The program leverages Mali’s existing health infrastructure rather than creating parallel systems. Community health workers and trained enumerators collect data on household populations, births, pregnancy outcomes, and deaths using digital tools compatible with national platforms. Trained personnel conduct standardized assessments to understand health outcomes and their determinants in communities where health system documentation is limited. Data flows through regional health directorates to CVD-Mali’s central hub, which generates real-time dashboards, trend analyses, and comprehensive reports for use by health authorities, planners, international partners, and program implementers.
Implementation is coordinated through regional committees working with Regional Health Directorates and local government offices. These committees manage training, deployment, supervision, and quality assurance at the local level. The approach allows for iterative learning and adaptation at each stage, ensuring the program evolves to meet Mali’s diverse operational contexts while maintaining scientific rigor and data quality standards.
Oversight
The SRS operates under government ownership with strategic oversight provided by a National SRS Governance Committee bringing together the Ministry of Health and Social Development, the Ministry of Territorial Administration and Decentralization, and other key government stakeholders to ensure alignment with national health priorities and coordination across sectors. This committee provides policy guidance and strategic direction for the program’s long-term development.

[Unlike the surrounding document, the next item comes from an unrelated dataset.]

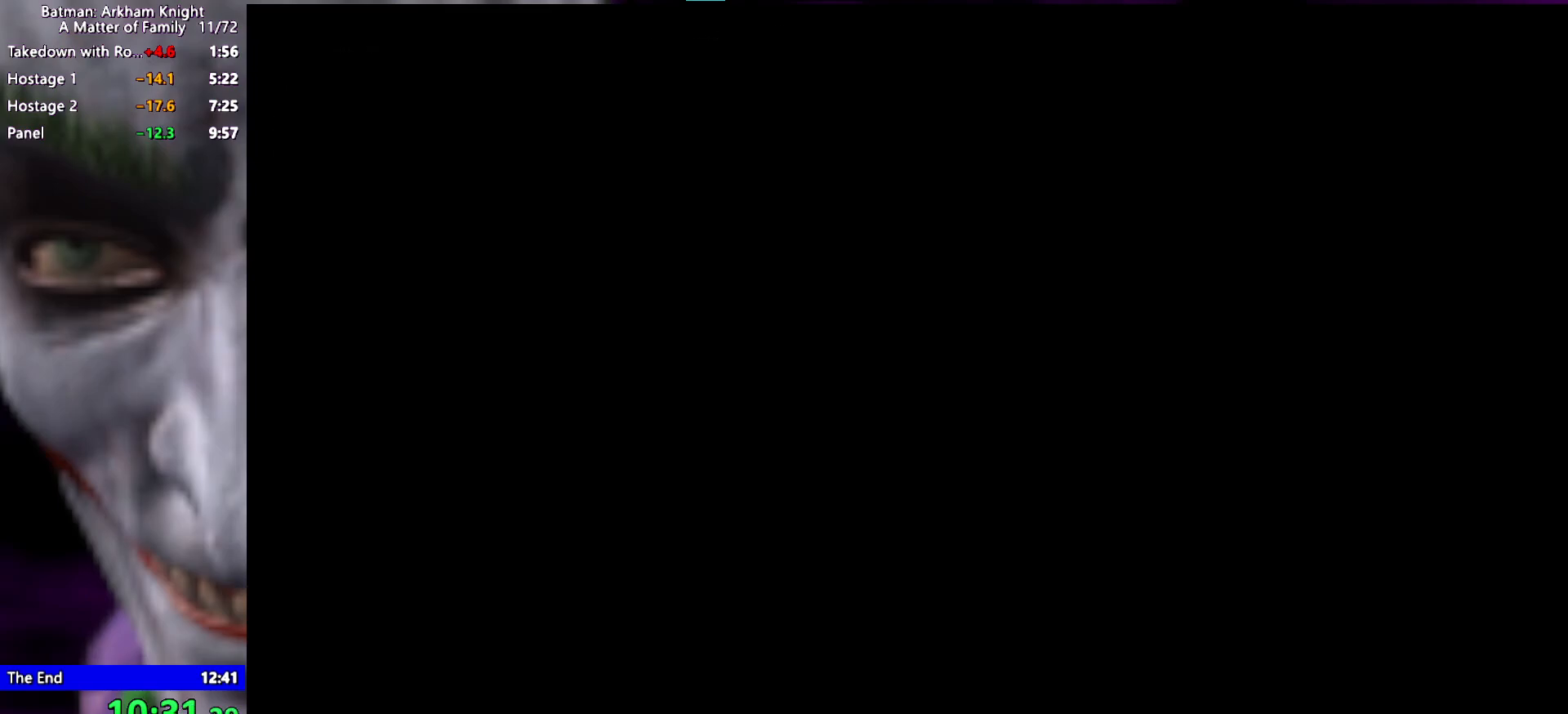
{"keys": ["space"], "events": [[17, "f", "up"], [117, "f", "down"], [217, "f", "up"], [267, "f", "down"], [350, "f", "up"], [400, "space", "down"]]}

CVD-Mali provides technical leadership and operational oversight, managing all aspects of surveillance design, data systems, quality assurance, analysis, and reporting. The organization’s technical expertise ensures that the program generates reliable, actionable intelligence for health planning and policy.
Regional Implementation Committees coordinate field operations at the subnational level, while CVD-Mali’s technical teams maintain continuous oversight of data quality, analytical standards, and system performance. This structure ensures both national coordination and technical excellence while enabling rapid identification and resolution of operational challenges as the program grows and matures over time.